Ich hab's schon vor 'ner Weile ausgelesen, aber es ist eins der Buecher, zu denen ich einen gewissen Abstand brauche, bevor ich sie bewerten kann.
Miéville ist nicht Peake, und ich denke man tut ihm keinen Gefallen mit einem Vergleich, der nur enttaeuschen kann. “Perdido Street Station” hat ein wundervoll detailliertes Setting, das mit Hingabe und einem liebevollen Blick fuer die vielen kleinen Besonderheiten, die das grosse Ganze ausmachen, gestaltet ist. Doch waehrend Peake seine Geschichten mit vielschichtigen, unvergesslichen, idiosynkratischen, lebenden und atmenden Wesen bevoelkert, 'baut' Miéville seine Charaktere, wie er seine Stadt baut, erschafft Requisiten fuer seine fantastische Buehne anstatt Persoenlichkeiten, um die man zittert.
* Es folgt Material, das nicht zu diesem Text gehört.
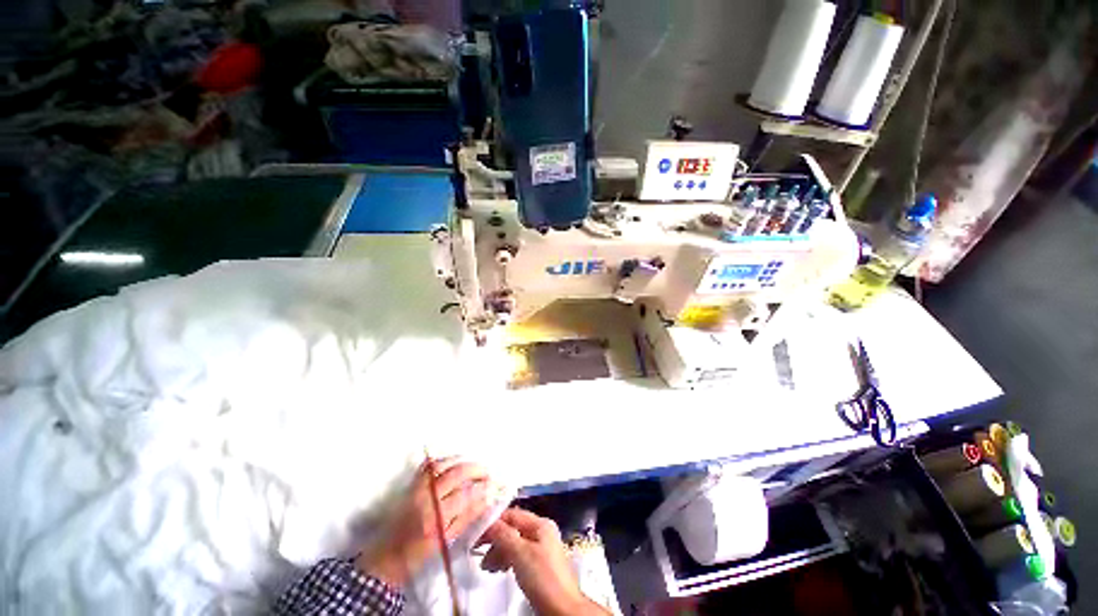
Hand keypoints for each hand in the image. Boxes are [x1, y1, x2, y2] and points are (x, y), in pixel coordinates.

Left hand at [356, 459, 490, 587]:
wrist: (386, 558)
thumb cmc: (418, 555)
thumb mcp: (446, 540)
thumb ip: (467, 517)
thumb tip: (487, 499)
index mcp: (437, 517)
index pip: (466, 493)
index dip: (483, 486)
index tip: (495, 484)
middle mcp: (427, 498)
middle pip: (456, 473)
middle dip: (476, 469)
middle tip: (488, 472)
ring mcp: (417, 488)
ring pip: (442, 464)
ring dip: (461, 460)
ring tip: (474, 464)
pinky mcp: (410, 485)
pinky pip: (427, 466)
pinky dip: (442, 460)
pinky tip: (452, 461)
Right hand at [480, 508, 609, 615]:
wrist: (563, 609)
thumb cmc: (543, 577)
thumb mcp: (521, 553)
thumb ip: (504, 535)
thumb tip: (489, 523)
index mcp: (541, 524)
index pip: (513, 515)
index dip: (494, 522)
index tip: (476, 533)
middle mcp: (542, 532)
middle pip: (513, 529)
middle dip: (496, 540)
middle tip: (480, 554)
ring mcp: (542, 549)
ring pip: (515, 543)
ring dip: (499, 552)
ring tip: (488, 567)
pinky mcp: (540, 565)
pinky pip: (519, 556)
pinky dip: (507, 560)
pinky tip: (500, 569)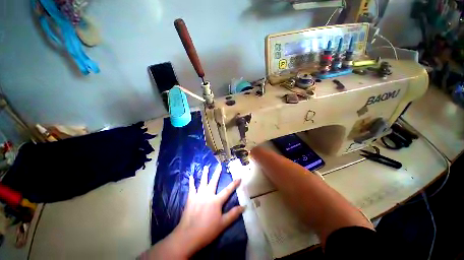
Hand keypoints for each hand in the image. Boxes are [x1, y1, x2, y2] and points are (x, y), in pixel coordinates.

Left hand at [143, 165, 243, 259]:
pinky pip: (191, 188)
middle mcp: (208, 195)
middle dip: (217, 173)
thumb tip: (244, 206)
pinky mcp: (190, 199)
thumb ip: (233, 214)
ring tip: (206, 166)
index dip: (234, 184)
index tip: (239, 177)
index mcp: (216, 201)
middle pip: (214, 182)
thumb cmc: (207, 231)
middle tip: (219, 165)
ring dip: (205, 174)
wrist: (188, 236)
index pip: (228, 190)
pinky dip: (191, 182)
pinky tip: (191, 176)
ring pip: (203, 182)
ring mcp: (198, 195)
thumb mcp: (223, 224)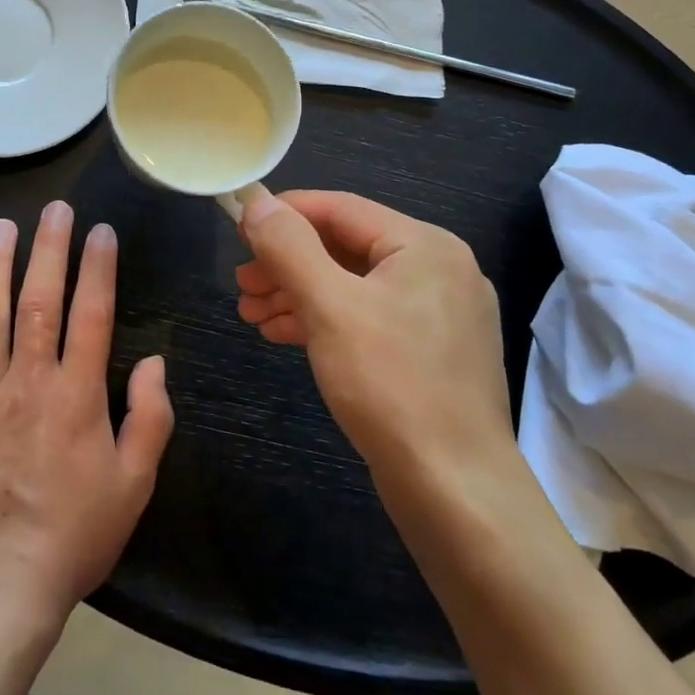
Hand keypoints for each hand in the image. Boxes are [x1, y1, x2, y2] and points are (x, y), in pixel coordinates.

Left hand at [0, 202, 173, 615]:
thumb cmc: (74, 534)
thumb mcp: (134, 483)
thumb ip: (151, 417)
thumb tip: (156, 361)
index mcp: (77, 394)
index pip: (91, 313)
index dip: (98, 267)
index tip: (101, 231)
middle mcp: (28, 380)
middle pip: (39, 300)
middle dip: (49, 249)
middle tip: (53, 209)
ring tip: (1, 227)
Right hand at [236, 191, 511, 477]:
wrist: (456, 493)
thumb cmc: (391, 385)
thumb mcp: (330, 307)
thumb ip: (290, 248)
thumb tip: (257, 202)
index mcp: (425, 245)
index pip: (341, 208)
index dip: (285, 213)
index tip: (238, 229)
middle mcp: (438, 269)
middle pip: (346, 247)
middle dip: (287, 263)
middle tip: (241, 284)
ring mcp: (439, 314)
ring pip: (353, 286)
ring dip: (298, 294)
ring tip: (250, 313)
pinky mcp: (430, 352)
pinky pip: (368, 318)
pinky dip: (324, 321)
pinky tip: (282, 333)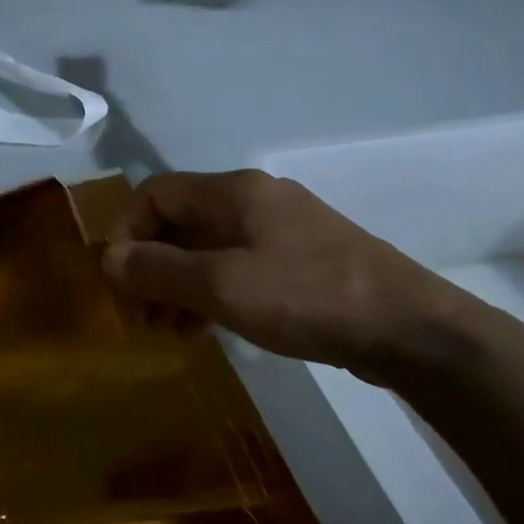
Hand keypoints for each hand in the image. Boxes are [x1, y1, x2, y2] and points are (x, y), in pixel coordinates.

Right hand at [101, 170, 473, 388]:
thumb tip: (107, 257)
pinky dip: (212, 292)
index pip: (156, 193)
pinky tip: (208, 328)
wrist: (416, 331)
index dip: (126, 229)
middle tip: (138, 311)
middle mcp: (255, 200)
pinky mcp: (303, 261)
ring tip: (168, 330)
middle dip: (151, 265)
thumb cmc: (308, 297)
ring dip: (179, 284)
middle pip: (181, 221)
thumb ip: (158, 270)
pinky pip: (238, 267)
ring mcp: (283, 230)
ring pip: (209, 248)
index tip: (117, 276)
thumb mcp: (221, 286)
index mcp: (234, 192)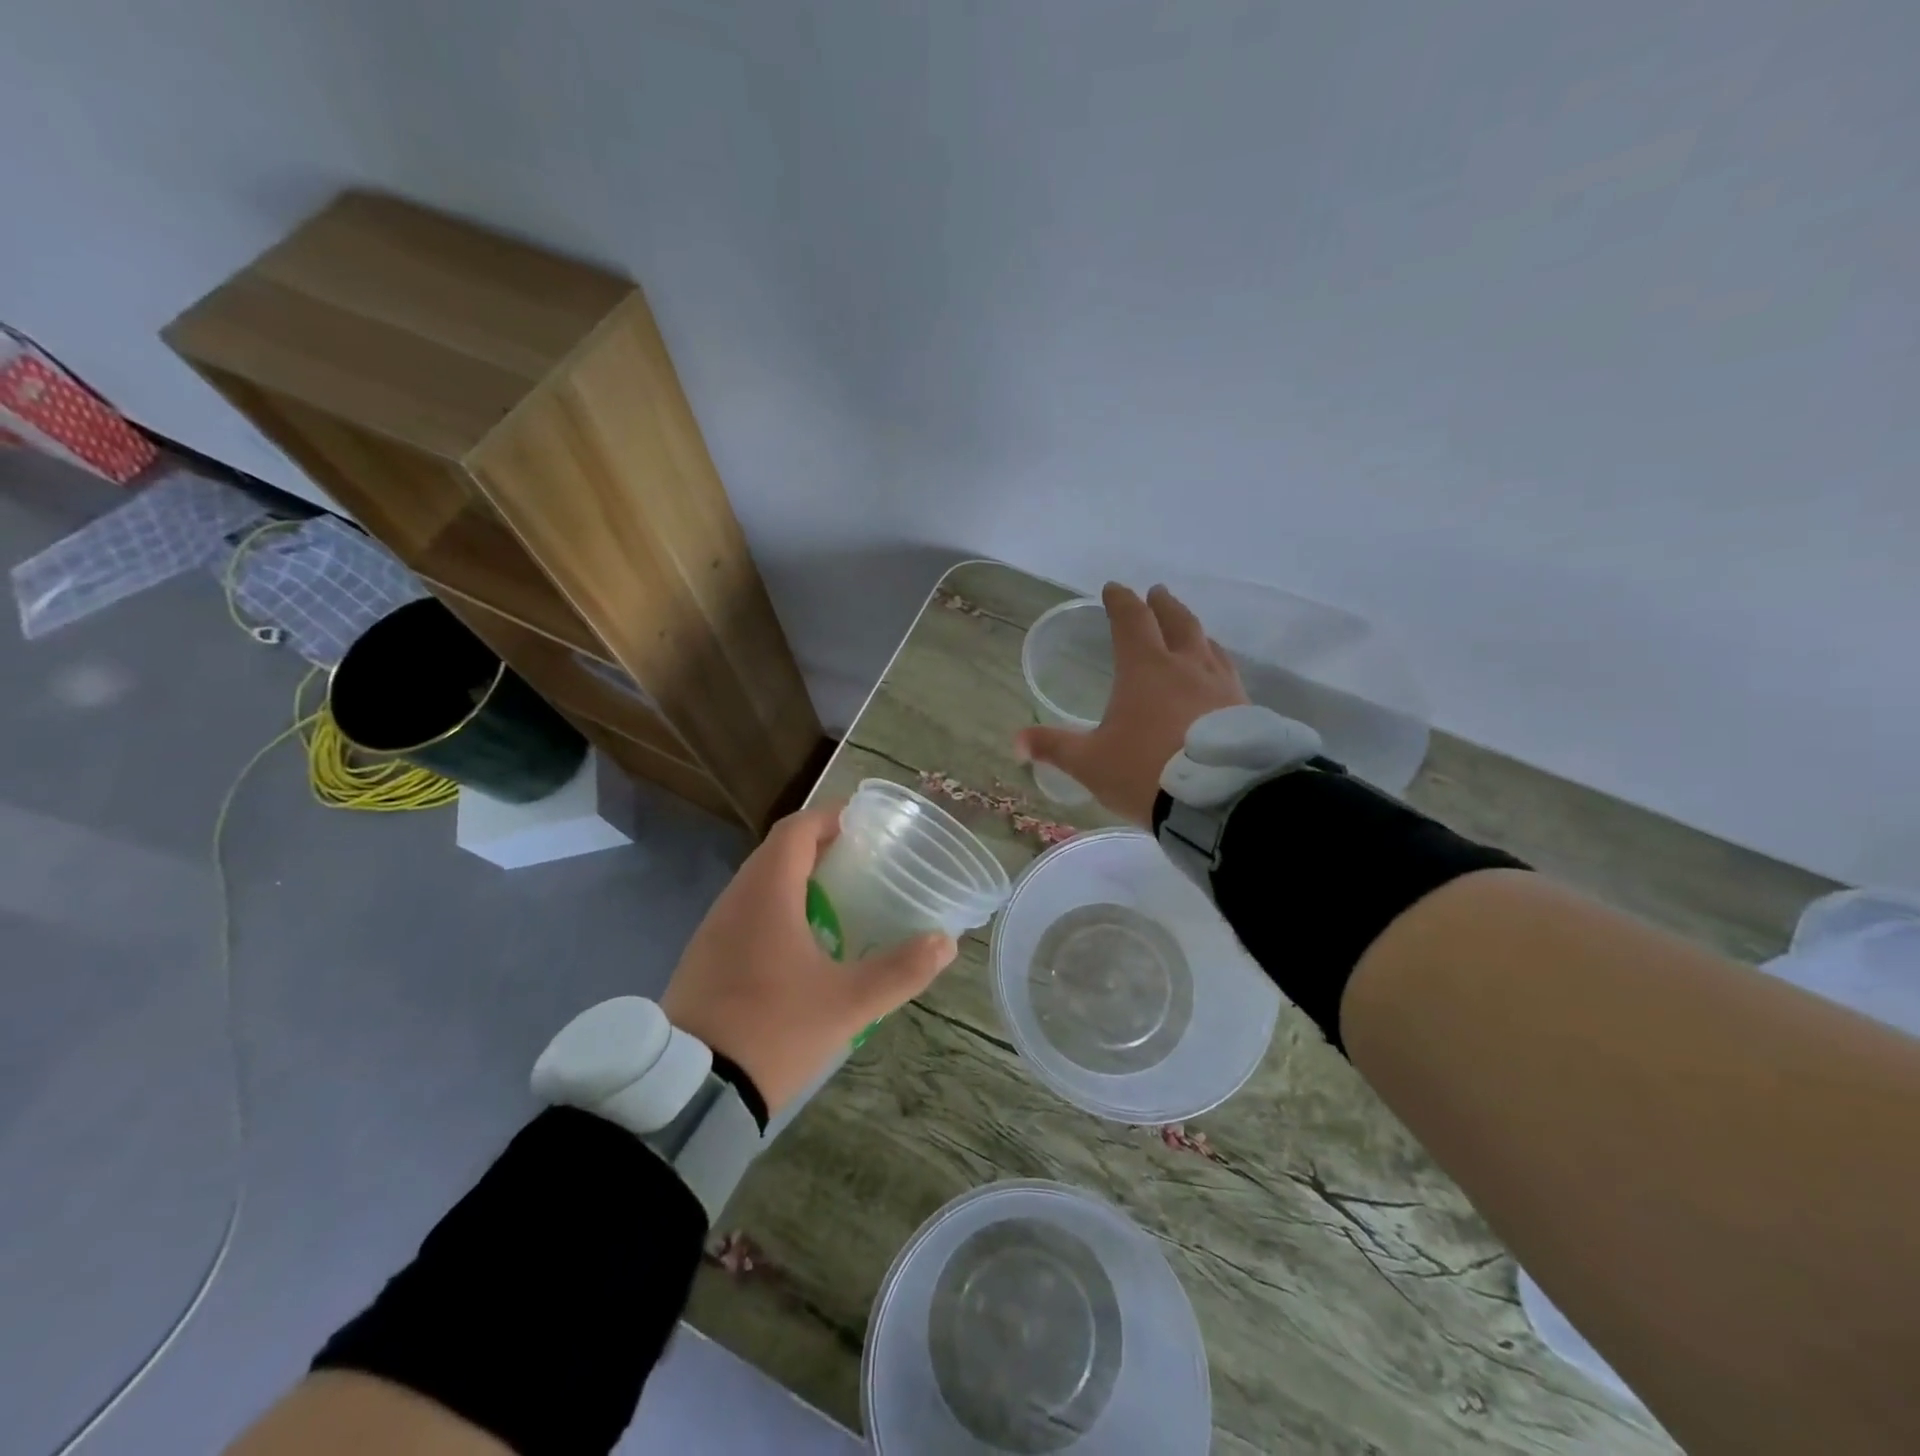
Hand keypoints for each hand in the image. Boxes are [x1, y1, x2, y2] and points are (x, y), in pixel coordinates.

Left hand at [660, 804, 957, 1115]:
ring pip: (759, 884)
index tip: (865, 824)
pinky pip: (745, 914)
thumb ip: (900, 971)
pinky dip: (777, 910)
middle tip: (862, 862)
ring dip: (797, 880)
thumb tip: (945, 942)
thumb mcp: (848, 1004)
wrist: (691, 1091)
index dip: (830, 817)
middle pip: (777, 852)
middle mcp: (734, 900)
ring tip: (839, 899)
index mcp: (766, 894)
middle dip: (819, 847)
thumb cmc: (774, 1029)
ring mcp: (713, 931)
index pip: (796, 830)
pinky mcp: (704, 959)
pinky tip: (802, 944)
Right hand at [1016, 583, 1248, 826]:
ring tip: (1189, 632)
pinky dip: (1216, 664)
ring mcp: (1221, 686)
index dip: (1120, 602)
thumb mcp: (1090, 763)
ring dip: (1194, 632)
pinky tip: (1216, 678)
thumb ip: (1055, 748)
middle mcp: (1187, 666)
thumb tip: (1017, 742)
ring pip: (1208, 645)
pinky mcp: (1245, 709)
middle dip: (1163, 605)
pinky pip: (1228, 674)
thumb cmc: (1145, 772)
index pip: (1131, 621)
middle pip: (1177, 622)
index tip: (1113, 589)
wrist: (1219, 801)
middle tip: (1156, 594)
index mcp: (1145, 669)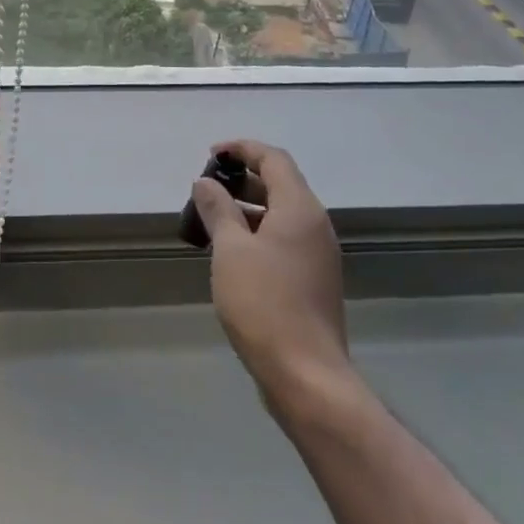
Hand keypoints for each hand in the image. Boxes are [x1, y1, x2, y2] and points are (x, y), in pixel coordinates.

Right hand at [191, 139, 348, 398]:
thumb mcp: (230, 250)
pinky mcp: (314, 279)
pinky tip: (231, 252)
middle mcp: (315, 225)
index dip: (242, 149)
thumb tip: (205, 182)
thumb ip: (217, 210)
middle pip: (280, 184)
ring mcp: (318, 254)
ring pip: (282, 214)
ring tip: (211, 219)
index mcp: (300, 209)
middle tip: (207, 188)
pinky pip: (285, 239)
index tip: (212, 154)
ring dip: (248, 207)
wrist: (306, 375)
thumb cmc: (264, 303)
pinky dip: (258, 232)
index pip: (274, 159)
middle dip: (242, 179)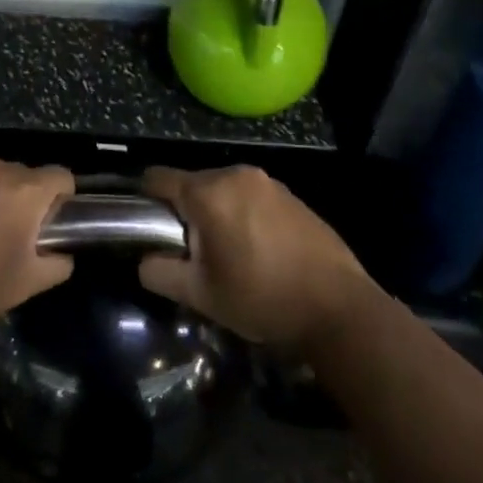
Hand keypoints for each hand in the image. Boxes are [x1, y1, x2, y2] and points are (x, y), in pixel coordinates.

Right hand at [137, 165, 375, 351]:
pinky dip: (242, 215)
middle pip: (191, 183)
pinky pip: (250, 196)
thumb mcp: (201, 295)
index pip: (157, 178)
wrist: (338, 308)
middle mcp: (236, 174)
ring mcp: (268, 182)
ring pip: (222, 190)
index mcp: (209, 192)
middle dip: (184, 212)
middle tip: (191, 253)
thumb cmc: (262, 299)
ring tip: (226, 254)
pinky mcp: (291, 194)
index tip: (146, 228)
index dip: (144, 200)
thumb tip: (144, 261)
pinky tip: (257, 250)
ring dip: (215, 213)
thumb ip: (160, 272)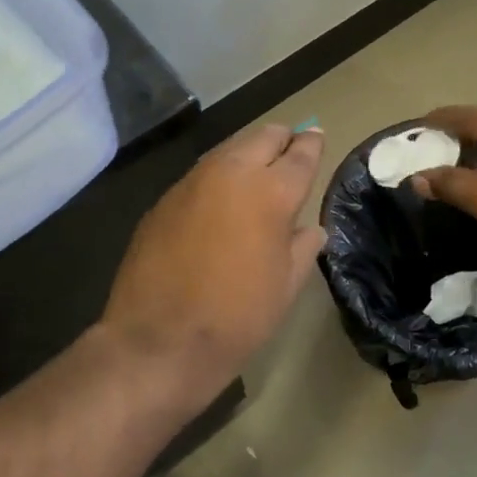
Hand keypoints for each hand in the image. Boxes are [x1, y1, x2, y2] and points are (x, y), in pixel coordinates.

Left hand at [100, 124, 326, 417]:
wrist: (160, 340)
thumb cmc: (238, 317)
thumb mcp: (286, 285)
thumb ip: (303, 247)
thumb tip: (311, 229)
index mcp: (272, 192)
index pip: (300, 154)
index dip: (312, 145)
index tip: (316, 138)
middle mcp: (231, 173)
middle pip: (263, 136)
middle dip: (281, 139)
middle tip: (290, 150)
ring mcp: (192, 182)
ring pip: (228, 149)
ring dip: (247, 154)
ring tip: (256, 172)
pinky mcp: (163, 199)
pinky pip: (200, 175)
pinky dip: (218, 178)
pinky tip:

Tatsaechlich habe ich mich gefragt, ob nicht New Crobuzon selbst der wahre Protagonist der Geschichte ist.
Der Geschichte ...
Wessen Geschichte? Isaacs? Yaghareks? New Crobuzons?
Yagharek mit seiner lyrischen, introvertierten Stimme ist fuer mich lebendiger geworden als Isaac, aber er bekommt nicht genug Raum fuer's Protagonistendasein, ist eher Katalysator, obwohl er sich veraendert, oder der Rahmen, der verzweifelt versucht, diesen wuchernden Koloss zusammenzuhalten. Was mich wieder auf die Stadt zurueckwirft. Die Charaktere treiben nicht wirklich die Handlung voran, das tut die Stadt -- dieses dampfende, ruehrige, sich windende Konglomerat aus Strassen, Gebaeuden, Maschinen und Bevoelkerung. Und sie treibt nicht nur die Haupthandlung, sondern wirft eine Unzahl unabhaengiger kleiner Tentakel aus, Handlungsfaeden, die auf sich selbst zurueckfuehren oder auf kein bestimmtes Ziel hin. Ein barockes Monster, haesslich, frustrierend, manchmal kaum begreifbar und absolut faszinierend.
Worum geht's? Verantwortung? Konsequenzen? Schuld? Wer wir sind und was uns zu dem macht, was wir sind? Vielleicht.
Warum lesen?
Weil es schoen ist, auf dieselbe Art, auf die Schmiedeeisen schoen ist: verdreht, russig, pockennarbig, haelt es fest an der Opulenz vergangener Zeiten, und trotzdem, oder vielleicht darum, zwingt es uns gelegentlich seine ueppige Verfuehrung auf.
Das Buch startet langsam wie eine Dampflok oder eine der Maschinen, die es so gut beschreibt. Aber es ist das Dabeibleiben wert, nimmt nach dem ersten Drittel Fahrt auf und reisst den Leser mit, so unausweichlich wie ein fahrender Zug. Ein grotesker Albtraum, der einem, noch lange nachdem man das Buch zugeklappt hat, schweissnass im Kopf herumgeistert.
Bei aller Wucht, die das Buch entwickelt, bringt es einen jedoch nirgendwo schnell hin. Es verweilt bei Stil und Architektur, fuehrt auf philosophische Umwege, entdeckt der Leserin zusaetzliche Themen, Charaktere, Nebenhandlungen und wimmelnde Bildhaftigkeit mit einer Hingabe und Fabulierkunst, die einen manchmal erschlaegt. Es ruft die Art schwindelnden Erstaunens hervor, das den biederen Besucher eines mittelalterlichen Jahrmarkts erfasst haben mag, dessen Eindruecke nicht der Geschwindigkeit wegen, sondern vor lauter Vielfalt und Fremdartigkeit verschwammen.
“Perdido Street Station” eignet sich nicht fuer Zehnminutenpausen, sondern belohnt vielmehr die Leser, die anhalten und den Sprung wagen; die eintauchen in die bizarre, ueberbordende Fuelle dieses herrlichen Steampunkepos', das in seinem schieren Umfang (und damit meine ich nicht die Seitenzahl) an Dickens erinnert.
Lasst euch die Fluesse Tar und Canker hinuntertreiben, lehnt euch zurueck und geniesst die Reise.
(Diese Rezi bezieht sich auf die englische Ausgabe. Inwieweit die Uebersetzung dem sybaritischen Stil gerecht wird, kann ich nicht beurteilen. Ich halte allerdings die Aufteilung auf zwei Baende fuer ungluecklich, weil dieses Monstrum eine Weile braucht, bis es in Fahrt kommt. Das koennte Leute, die sich bisher nur den ersten Band zugelegt haben, vom zweiten abhalten. Und sie wuerden meines Erachtens was verpassen.)